The area of the shaded region can be found by subtracting the area of the quarter circle from the area of the right triangle formed by the two radii.
The area of a circle is given by the formula A = πr^2, where A is the area and r is the radius.
The area of a quarter circle with a radius of 8 centimeters is therefore Aq = (1/4) * π * 8^2 = 16π cm^2.
The area of a right triangle is given by the formula A = (1/2) * base * height.
The base of the right triangle is one of the radii, which has a length of 8 centimeters.
The height of the right triangle can be found using the Pythagorean theorem. The other leg of the triangle is also a radius with a length of 8 centimeters, so the hypotenuse of the right triangle is the diameter of the circle, which has a length of 16 centimeters.
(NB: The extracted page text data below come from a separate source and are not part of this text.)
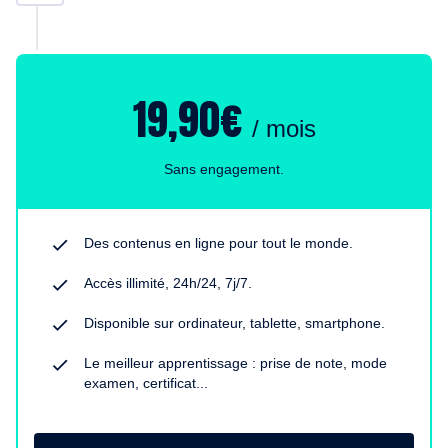
19,90€
/ mois
Sans engagement.
Des contenus en ligne pour tout le monde.
Accès illimité, 24h/24, 7j/7.
Disponible sur ordinateur, tablette, smartphone.
Le meilleur apprentissage : prise de note, mode
examen, certificat...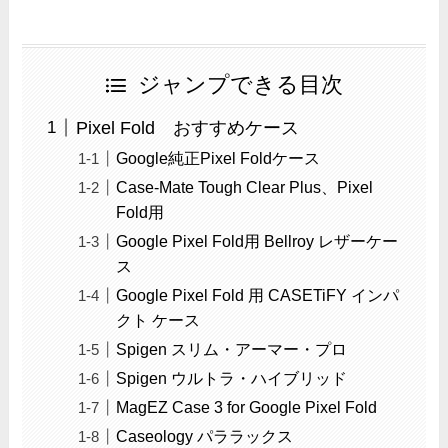
ジャンプできる目次
Pixel Fold おすすめケース
Google純正Pixel Foldケース
Case-Mate Tough Clear Plus、Pixel
Fold用
Google Pixel Fold用 Bellroy レザーケー
ス
Google Pixel Fold 用 CASETiFY インパ
クト ケース
Spigen スリム・アーマー・プロ
Spigen ウルトラ・ハイブリッド
MagEZ Case 3 for Google Pixel Fold
Caseology パララックス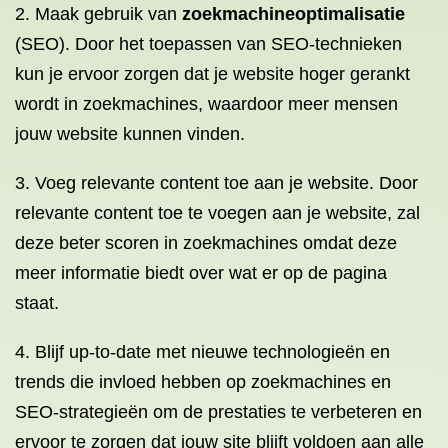
2. Maak gebruik van
zoekmachineoptimalisatie
(SEO). Door het toepassen van SEO-technieken
kun je ervoor zorgen dat je website hoger gerankt
wordt in zoekmachines, waardoor meer mensen
jouw website kunnen vinden.
3. Voeg relevante content toe aan je website. Door
relevante content toe te voegen aan je website, zal
deze beter scoren in zoekmachines omdat deze
meer informatie biedt over wat er op de pagina
staat.
4. Blijf up-to-date met nieuwe technologieën en
trends die invloed hebben op zoekmachines en
SEO-strategieën om de prestaties te verbeteren en
ervoor te zorgen dat jouw site blijft voldoen aan alle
Using the Pythagorean theorem, we can find the height of the right triangle:
8^2 + h^2 = 16^2
64 + h^2 = 256
h^2 = 256 - 64
h^2 = 192
h = √192
h ≈ 13.9 centimeters
The area of the right triangle is therefore Atr = (1/2) * 8 * 13.9 = 55.6 cm^2.
The area of the shaded region is the difference between the area of the quarter circle and the area of the right triangle:
Ashaded = Aq - Atr
Ashaded = 16π - 55.6
Rounding to the nearest tenth, the area of the shaded region is approximately 16π - 55.6 ≈ 146.7 cm^2.